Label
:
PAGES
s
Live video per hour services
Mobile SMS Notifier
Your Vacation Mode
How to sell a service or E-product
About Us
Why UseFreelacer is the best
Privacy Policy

_ _ _ _

- _Exercise brief_:
Write out again, exactly as they appear above, the lines from the one containing "Live video per hour services" to the final line, and only those.

- _Solution to this task_:
Live video per hour services
Mobile SMS Notifier
Your Vacation Mode
How to sell a service or E-product
About Us
Why UseFreelacer is the best
Privacy Policy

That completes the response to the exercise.